╔══
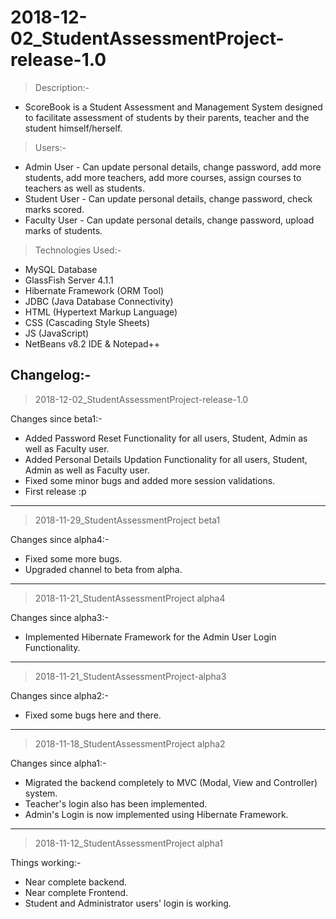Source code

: # 2018-12-02_StudentAssessmentProject-release-1.0

> Description:-
- ScoreBook is a Student Assessment and Management System designed to facilitate assessment of students by their parents, teacher and the student himself/herself.

> Users:-
- Admin User - Can update personal details, change password, add more students, add more teachers, add more courses, assign courses to teachers as well as students.
- Student User - Can update personal details, change password, check marks scored.
- Faculty User - Can update personal details, change password, upload marks of students.


> Technologies Used:-
- MySQL Database
- GlassFish Server 4.1.1
- Hibernate Framework (ORM Tool)
- JDBC (Java Database Connectivity)
- HTML (Hypertext Markup Language)
- CSS (Cascading Style Sheets)
- JS (JavaScript)
- NetBeans v8.2 IDE & Notepad++


Changelog:-
-----------------------------------------------------------------------------
> 2018-12-02_StudentAssessmentProject-release-1.0

Changes since beta1:-
- Added Password Reset Functionality for all users, Student, Admin as well as Faculty user.
- Added Personal Details Updation Functionality for all users, Student, Admin as well as Faculty user.
- Fixed some minor bugs and added more session validations.
- First release :p


-----------------------------------------------------------------------------
> 2018-11-29_StudentAssessmentProject beta1

Changes since alpha4:-
- Fixed some more bugs.
- Upgraded channel to beta from alpha.


-----------------------------------------------------------------------------
> 2018-11-21_StudentAssessmentProject alpha4

Changes since alpha3:-
- Implemented Hibernate Framework for the Admin User Login Functionality.


-----------------------------------------------------------------------------
> 2018-11-21_StudentAssessmentProject-alpha3

Changes since alpha2:-
- Fixed some bugs here and there.


-----------------------------------------------------------------------------
> 2018-11-18_StudentAssessmentProject alpha2

Changes since alpha1:-
- Migrated the backend completely to MVC (Modal, View and Controller) system.
- Teacher's login also has been implemented.
- Admin's Login is now implemented using Hibernate Framework.


-----------------------------------------------------------------------------
> 2018-11-12_StudentAssessmentProject alpha1

Things working:-
- Near complete backend.
- Near complete Frontend.
- Student and Administrator users' login is working.
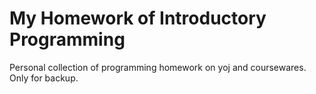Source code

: # My Homework of Introductory Programming
 
Personal collection of programming homework on yoj and coursewares. Only for backup.
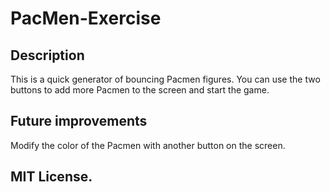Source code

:# PacMen-Exercise
## Description
This is a quick generator of bouncing Pacmen figures. You can use the two buttons to add more Pacmen to the screen and start the game.

## Future improvements 
Modify the color of the Pacmen with another button on the screen.

## MIT License.
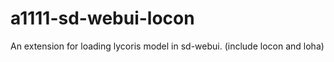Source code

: # a1111-sd-webui-locon

An extension for loading lycoris model in sd-webui. (include locon and loha)
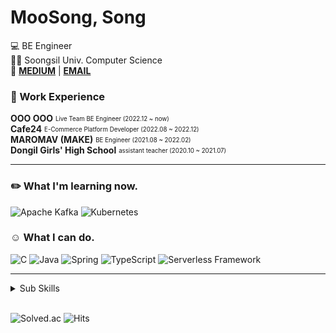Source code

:# MooSong, Song

💻 BE Engineer   
👩‍🎓 Soongsil Univ. Computer Science  
📌 **[MEDIUM](https://moosong.medium.com)** |
**[EMAIL](mailto:real.purple.hae.s@gmail.com)**

### 💼 Work Experience

**OOO OOO**  <sub><sup>Live Team BE Engineer (2022.12 ~ now)</sup></sub>  
**Cafe24**  <sub><sup>E-Commerce Platform Developer (2022.08 ~ 2022.12)</sup></sub>  
**MAROMAV (MAKE)**  <sub><sup>BE Engineer (2021.08 ~ 2022.02)</sup></sub>  
**Dongil Girls' High School**  <sub><sup>assistant teacher (2020.10 ~ 2021.07)</sup></sub>  

---

### ✏️ What I'm learning now.

![Apache Kafka](https://img.shields.io/badge/-Apache%20Kafka-231F20?style=flat-square&logo=apache%20kafka&logoColor=White)
![Kubernetes](https://img.shields.io/badge/-Kubernetes-ffffff?style=flat-square&logo=Kubernetes&logoColor=White)

### ☺️ What I can do.

![C](https://img.shields.io/badge/-C-A8B9CC?style=flat-square&logo=C&logoColor=black)
![Java](https://img.shields.io/badge/-Java-007396?style=flat-square&logo=Java&logoColor=white)
![Spring](https://img.shields.io/badge/-Spring-6DB33F?style=flat-square&logo=Spring&logoColor=white)
![TypeScript](https://img.shields.io/badge/-TypeScript-3178C6?style=flat-square&logo=TypeScript&logoColor=white)
![Serverless Framework](https://img.shields.io/badge/-Serverless-FD5750?style=flat-square&logo=Serverless&logoColor=white)

---

<details>
<summary>Sub Skills</summary>

![Python](https://img.shields.io/badge/-Python-3776AB?style=flat-square&logo=Python&logoColor=white)
![Django](https://img.shields.io/badge/-Django-092E20?style=flat-square&logo=django&logoColor=white)
![NestJS](https://img.shields.io/badge/-NestJS-E0234E?style=flat-square&logo=NestJS&logoColor=white)

</details>
<br/>

![Solved.ac](http://mazassumnida.wtf/api/mini/generate_badge?boj=songe08)
![Hits](https://hits.seeyoufarm.com/api/count/incr/badge.svg?url=https%3A%2F%2Fgithub.com%2Fmoosongsong&count_bg=%23FFA094&title_bg=%23555555&icon=github.svg&icon_color=%23E7E7E7&title=HITS&edge_flat=false)
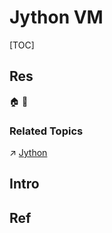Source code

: # Jython VM

[TOC]



## Res
🏠 
🚧 


### Related Topics
↗ [Jython](../../Python%20Runtimes%20Environments/Python%20Interpreters%20&%20Implementations/Jython.md)



## Intro



## Ref
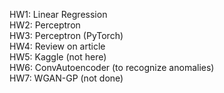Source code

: HW1: Linear Regression  
HW2: Perceptron  
HW3: Perceptron (PyTorch)  
HW4: Review on article  
HW5: Kaggle (not here)  
HW6: ConvAutoencoder (to recognize anomalies)  
HW7: WGAN-GP (not done)  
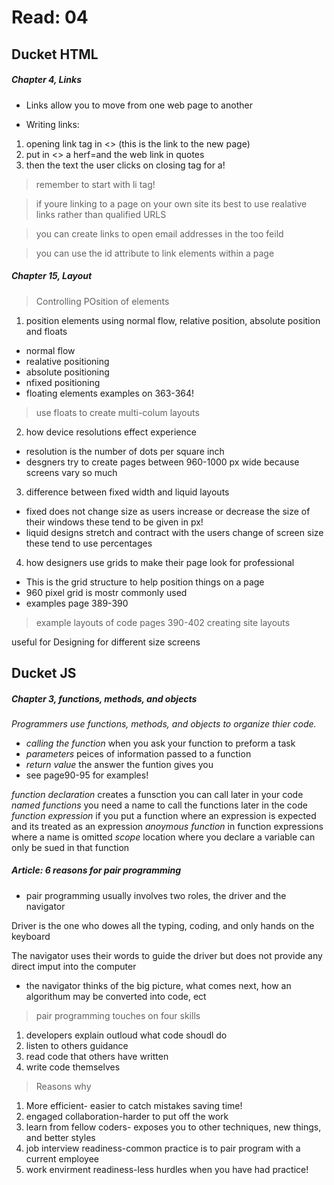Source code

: # Read: 04

## Ducket HTML 

##### Chapter 4, Links

* Links allow you to move from one web page to another

* Writing links: 
1. opening link tag in <> (this is the link to the new page)
2. put in <> a herf=and the web link in quotes
3. then the text the user clicks on
closing tag for a!

> remember to start with li tag!

> if youre linking to a page on your own site its best to use realative links rather than qualified URLS

> you can create links to open email addresses in the too feild

> you can use the id attribute to link elements within a page

##### Chapter 15, Layout

> Controlling POsition of elements

1. position elements using normal flow, relative position, absolute position and floats
* normal flow
* realative positioning
* absolute positioning
* nfixed positioning
* floating elements
examples on 363-364!

> use floats to create multi-colum layouts

2. how device resolutions effect experience
* resolution is the number of dots per square inch
* desgners try to create pages between 960-1000 px wide because screens vary so much

3. difference between fixed width and liquid layouts
* fixed does not change size as users increase or decrease the size of their windows
these tend to be given in px!
* liquid designs stretch and contract with the users change of screen size
these tend to use percentages
4. how designers use grids to make their page look for professional
* This is the grid structure to help position things on a page
* 960 pixel grid is mostr commonly used
* examples page 389-390
> example layouts of code pages 390-402
> creating site layouts

useful for Designing for different size screens


## Ducket JS 

##### Chapter 3, functions, methods, and objects
*Programmers use functions, methods, and objects to organize thier code.*
* *calling the function* when you ask your function to preform a task
* *parameters* peices of information passed to a function
* *return value* the answer the funtion gives you
* see page90-95 for examples!

*function declaration* creates a funsction you can call later in your code
*named functions* you need a name to call the functions later in the code
*function expression* if you put a function where an expression is expected and its treated as an expression
*anoymous function* in function expressions where a name is omitted
*scope* location where you declare a variable can only be sued in that function

##### Article: 6 reasons for pair programming

* pair programming usually involves two roles, the driver and the navigator

Driver is the one who dowes all the typing, coding, and only hands on the keyboard

The navigator uses their words to guide the driver but does not provide any direct imput into the computer

* the navigator thinks of the big picture, what comes next, how an algorithum may be converted into code, ect

> pair programming touches on four skills
1. developers explain outloud what code shoudl do
2. listen to others guidance
3. read code that others have written
4. write code themselves

> Reasons why
1. More efficient- easier to catch mistakes saving time!
2. engaged collaboration-harder to put off the work
3. learn from fellow coders- exposes you to other techniques, new things, and better styles
4. job interview readiness-common practice is to pair program with a current employee
5. work envirment readiness-less hurdles when you have had practice!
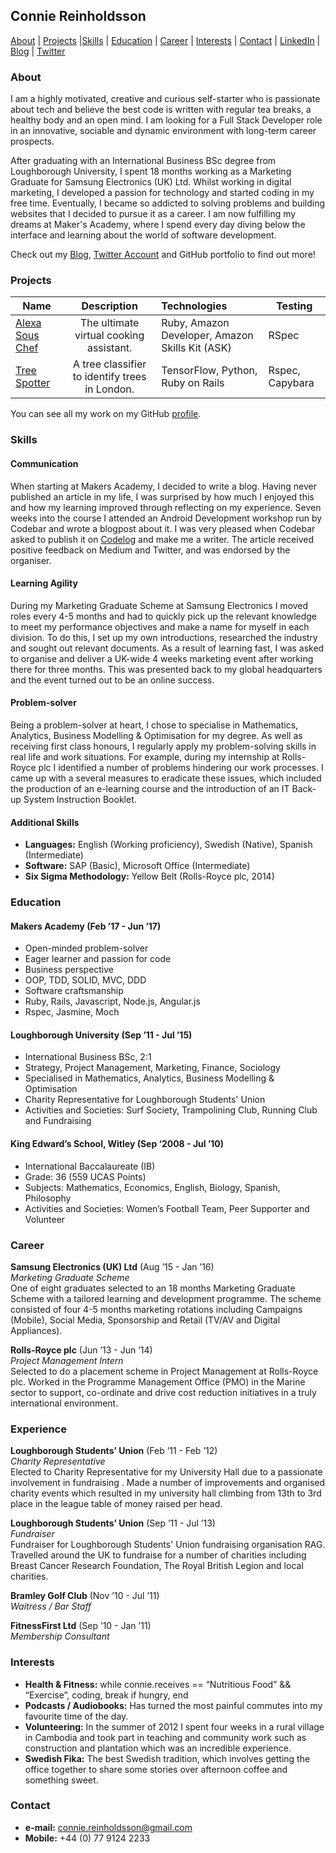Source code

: ## Connie Reinholdsson

[About](#about) | [Projects](#projects) |[Skills](#skills) | [Education](#education) | [Career](#career) | [Interests](#interests) | [Contact](#contact) |
[LinkedIn](https://www.linkedin.com/in/conniereinholdsson/) |
[Blog](https://medium.com/@connie.reinholdsson_2152) |
[Twitter](https://twitter.com/conniereinhold1)

### <a name="hello">About</a>

I am a highly motivated, creative and curious self-starter who is passionate about tech and believe the best code is written with regular tea breaks, a healthy body and an open mind. I am looking for a Full Stack Developer role in an innovative, sociable and dynamic environment with long-term career prospects.

After graduating with an International Business BSc degree from Loughborough University, I spent 18 months working as a Marketing Graduate for Samsung Electronics (UK) Ltd. Whilst working in digital marketing, I developed a passion for technology and started coding in my free time. Eventually, I became so addicted to solving problems and building websites that I decided to pursue it as a career. I am now fulfilling my dreams at Maker's Academy, where I spend every day diving below the interface and learning about the world of software development.

Check out my [Blog](https://medium.com/@connie.reinholdsson_2152), [Twitter Account](https://twitter.com/conniereinhold1) and GitHub portfolio to find out more!

### <a name="projects">Projects</a>

| Name                       | Description                                                                   | Technologies                     |  Testing                           |
| -------------------------- |:-----------------------------------------------------------------------------:|:-------------------|-------------------|
| [Alexa Sous Chef](https://github.com/exchai93/alexa_sous_chef)      | The ultimate virtual cooking assistant.                | Ruby, Amazon Developer, Amazon Skills Kit (ASK)            | RSpec       |
| [Tree Spotter](https://github.com/nazwhale/tree-spotter)       | A tree classifier to identify trees in London.                                        | TensorFlow, Python, Ruby on Rails           | Rspec, Capybara                    |

You can see all my work on my GitHub <a href="https://github.com/connie-reinholdsson">profile</a>.





### <a name="skills">Skills</a>

#### Communication
When starting at Makers Academy, I decided to write a blog. Having never published an article in my life, I was surprised by how much I enjoyed this and how my learning improved through reflecting on my experience. Seven weeks into the course I attended an Android Development workshop run by Codebar and wrote a blogpost about it. I was very pleased when Codebar asked to publish it on [Codelog](https://medium.com/the-codelog/android-i-think-we-will-become-good-friends-ab01b0e90ad5) and make me a writer. The article received positive feedback on Medium and Twitter, and was endorsed by the organiser.

#### Learning Agility

During my Marketing Graduate Scheme at Samsung Electronics I moved roles every 4-5 months and had to quickly pick up the relevant knowledge to meet my performance objectives and make a name for myself in each division. To do this, I set up my own introductions, researched the industry and sought out relevant documents. As a result of learning fast, I was asked to organise and deliver a UK-wide 4 weeks marketing event after working there for three months. This was presented back to my global headquarters and the event turned out to be an online success.

#### Problem-solver

Being a problem-solver at heart, I chose to specialise in Mathematics, Analytics, Business Modelling & Optimisation for my degree. As well as receiving first class honours, I regularly apply my problem-solving skills in real life and work situations. For example, during my internship at Rolls-Royce plc I identified a number of problems hindering our work processes. I came up with a several measures to eradicate these issues, which included the production of an e-learning course and the introduction of an IT Back-up System Instruction Booklet.


#### Additional Skills

- **Languages:** English (Working proficiency), Swedish (Native), Spanish (Intermediate)
- **Software:** SAP (Basic), Microsoft Office (Intermediate)
- **Six Sigma Methodology:** Yellow Belt (Rolls-Royce plc, 2014)

### <a name="education">Education</a>

#### Makers Academy (Feb ’17 - Jun ’17)

- Open-minded problem-solver
- Eager learner and passion for code
- Business perspective
- OOP, TDD, SOLID, MVC, DDD
- Software craftsmanship
- Ruby, Rails, Javascript, Node.js, Angular.js
- Rspec, Jasmine, Moch

#### Loughborough University (Sep ’11 -  Jul ’15)

- International Business BSc, 2:1
- Strategy, Project Management, Marketing, Finance, Sociology
- Specialised in Mathematics, Analytics, Business Modelling & Optimisation
- Charity Representative for Loughborough Students' Union
- Activities and Societies: Surf Society, Trampolining Club, Running Club and Fundraising

#### King Edward’s School, Witley (Sep ‘2008 - Jul ’10)

- International Baccalaureate (IB)
- Grade: 36 (559 UCAS Points)
- Subjects: Mathematics, Economics, English, Biology, Spanish, Philosophy
- Activities and Societies: Women’s Football Team, Peer Supporter and Volunteer

### <a name="Career">Career</a>

**Samsung Electronics (UK) Ltd** (Aug ’15 - Jan ’16)   
*Marketing Graduate Scheme*  
One of eight graduates selected to an 18 months Marketing Graduate Scheme with a tailored learning and development programme. The scheme consisted of four 4-5 months marketing rotations including Campaigns (Mobile), Social Media, Sponsorship and Retail (TV/AV and Digital Appliances).

**Rolls-Royce plc** (Jun ’13 - Jun ’14)   
*Project Management Intern*  
Selected to do a placement scheme in Project Management at Rolls-Royce plc. Worked in the Programme Management Office (PMO) in the Marine sector to support, co-ordinate and drive cost reduction initiatives in a truly international environment.

### <a name="experience">Experience</a>

**Loughborough Students’ Union** (Feb ’11 - Feb ’12)   
*Charity Representative*  
Elected to Charity Representative for my University Hall due to a passionate involvement in fundraising . Made a number of improvements and organised charity events which resulted in my university hall climbing from 13th to 3rd place in the league table of money raised per head.

**Loughborough Students’ Union** (Sep ’11 - Jul ’13)   
*Fundraiser*  
Fundraiser for Loughborough Students' Union fundraising organisation RAG. Travelled around the UK to fundraise for a number of charities including Breast Cancer Research Foundation, The Royal British Legion and local charities.

**Bramley Golf Club** (Nov ’10 - Jul ’11)   
*Waitress / Bar Staff*  

**FitnessFirst Ltd** (Sep ’10 - Jan ’11)   
*Membership Consultant*  

### <a name="interests">Interests</a>
- **Health & Fitness:** while connie.receives == “Nutritious Food” && “Exercise”, coding, break if hungry, end
- **Podcasts / Audiobooks:** Has turned the most painful commutes into my favourite time of the day.
- **Volunteering:** In the summer of 2012 I spent four weeks in a rural village in Cambodia and took part in teaching and community work such as construction and plantation which was an incredible experience.
- **Swedish Fika:** The best Swedish tradition, which involves getting the office together to share some stories over afternoon coffee and something sweet.

### <a name="contact">Contact</a>
- **e-mail:** connie.reinholdsson@gmail.com
- **Mobile:** +44 (0) 77 9124 2233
╚══
- [Assignment]
Copy the text of the records word for word, starting at the very beginning and ending with the line that contains "- ScoreBook is", including both ends. Leave the pictures out of your copy.

- [Result for this task]
Source code

: # 2018-12-02_StudentAssessmentProject-release-1.0

> Description:-
- ScoreBook is a Student Assessment and Management System designed to facilitate assessment of students by their parents, teacher and the student himself/herself.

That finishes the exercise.